→ **EXCERPTED TEXT**
Synthesis of each stereoisomer of [3-2H1]phenylalanine and evaluation of the stereochemical course of the reaction of (R)-phenylalanine with (S)-phenylalanine ammonia-lyase

Abstract

The four stereoisomers of [3-²H₁] phenylalanine have been prepared, each as a single enantiomer in ca. 98% diastereoisomeric excess and with ca. 99% deuterium incorporation, by side-chain bromination of phenylalanine derivatives, followed by deuteriolysis of each of the diastereoisomeric product bromides with deuterium over 5% palladium-on-carbon. The latter reactions proceeded with retention of configuration. (2R, 3S)-[3-²H₁]Phenylalanine reacted with (S)-phenylalanine ammonia-lyase to give [3-²H₁]-trans-cinnamic acid, with 92% deuterium incorporation, while the (2R, 3R)-stereoisomer of the deuteriated phenylalanine gave [3-²H₁]-trans-cinnamic acid with 27% deuterium incorporation. These results indicate that reaction of (R)-phenylalanine with the enzyme involves mainly loss of the 3-pro-R hydrogen and ammonia, in an antiperiplanar elimination process analogous to that previously reported for (S)-phenylalanine, while a minor pathway for reaction of (R)-phenylalanine is either isomerization to (S)-phenylalanine, before elimination, or snnperiplanar elimination.

→ **STUDY QUESTIONS**
[1] Using the phenylalanine abstract above, mark each statement yes or no and quote the words that decide it. (a) The deuteriolysis of the bromides proceeded with inversion of configuration. (b) The (2R, 3R)-stereoisomer gave [3-²H₁]-trans-cinnamic acid with 92% deuterium incorporation. (c) Each of the four stereoisomers was prepared with about 99% deuterium incorporation.
[2] According to the phenylalanine abstract above, what catalyst was used in the deuteriolysis of the product bromides?

→ **EXTRACTED MATERIAL**
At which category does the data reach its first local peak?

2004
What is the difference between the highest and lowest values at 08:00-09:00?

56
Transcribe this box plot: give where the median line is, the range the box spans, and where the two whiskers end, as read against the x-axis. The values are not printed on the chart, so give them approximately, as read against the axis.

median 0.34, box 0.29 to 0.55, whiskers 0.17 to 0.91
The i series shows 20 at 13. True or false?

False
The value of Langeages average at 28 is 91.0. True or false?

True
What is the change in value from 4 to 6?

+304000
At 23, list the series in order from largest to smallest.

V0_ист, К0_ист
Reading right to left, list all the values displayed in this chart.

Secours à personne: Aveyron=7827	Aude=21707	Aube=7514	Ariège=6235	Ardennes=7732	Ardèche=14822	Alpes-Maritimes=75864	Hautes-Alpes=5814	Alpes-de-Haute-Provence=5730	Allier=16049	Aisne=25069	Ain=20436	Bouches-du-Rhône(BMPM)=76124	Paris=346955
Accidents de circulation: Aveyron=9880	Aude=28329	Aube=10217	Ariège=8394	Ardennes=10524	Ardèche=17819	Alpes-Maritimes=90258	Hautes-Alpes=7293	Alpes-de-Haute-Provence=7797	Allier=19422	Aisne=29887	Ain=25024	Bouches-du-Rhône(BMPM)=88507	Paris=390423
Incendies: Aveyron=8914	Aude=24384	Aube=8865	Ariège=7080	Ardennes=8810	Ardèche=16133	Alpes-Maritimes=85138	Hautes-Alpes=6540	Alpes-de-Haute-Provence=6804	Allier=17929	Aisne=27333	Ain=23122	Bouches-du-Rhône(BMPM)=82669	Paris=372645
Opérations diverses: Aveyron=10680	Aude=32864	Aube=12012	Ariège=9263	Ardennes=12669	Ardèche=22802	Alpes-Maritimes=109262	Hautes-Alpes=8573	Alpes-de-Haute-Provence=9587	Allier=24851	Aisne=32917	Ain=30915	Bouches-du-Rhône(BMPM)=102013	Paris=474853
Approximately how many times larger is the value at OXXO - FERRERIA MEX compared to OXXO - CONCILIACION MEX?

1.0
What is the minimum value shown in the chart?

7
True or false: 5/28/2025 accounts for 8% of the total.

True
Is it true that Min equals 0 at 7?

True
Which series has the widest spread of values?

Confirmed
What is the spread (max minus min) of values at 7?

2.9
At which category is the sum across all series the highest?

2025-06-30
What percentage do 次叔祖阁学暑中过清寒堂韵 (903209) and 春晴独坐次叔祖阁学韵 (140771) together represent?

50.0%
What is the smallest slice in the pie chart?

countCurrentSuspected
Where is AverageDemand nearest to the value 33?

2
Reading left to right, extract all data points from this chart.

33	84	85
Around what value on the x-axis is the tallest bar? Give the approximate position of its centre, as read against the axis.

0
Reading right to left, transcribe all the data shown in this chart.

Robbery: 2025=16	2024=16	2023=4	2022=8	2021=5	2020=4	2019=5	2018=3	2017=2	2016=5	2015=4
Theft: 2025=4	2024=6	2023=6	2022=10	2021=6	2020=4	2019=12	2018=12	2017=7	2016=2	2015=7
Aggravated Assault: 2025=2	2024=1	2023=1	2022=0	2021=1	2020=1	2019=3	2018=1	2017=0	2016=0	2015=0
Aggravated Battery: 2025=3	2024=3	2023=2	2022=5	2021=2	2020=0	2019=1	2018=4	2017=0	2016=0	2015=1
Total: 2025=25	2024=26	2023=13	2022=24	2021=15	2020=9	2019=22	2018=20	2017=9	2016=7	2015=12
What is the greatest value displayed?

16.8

→ **SOLUTIONS IN ORDER**
[1]
(a) No: "The latter reactions proceeded with retention of configuration."
(b) No: "the (2R, 3R)-stereoisomer of the deuteriated phenylalanine gave [3-²H₁]-trans-cinnamic acid with 27% deuterium incorporation"
(c) Yes: "with ca. 99% deuterium incorporation"

[2] 5% palladium-on-carbon.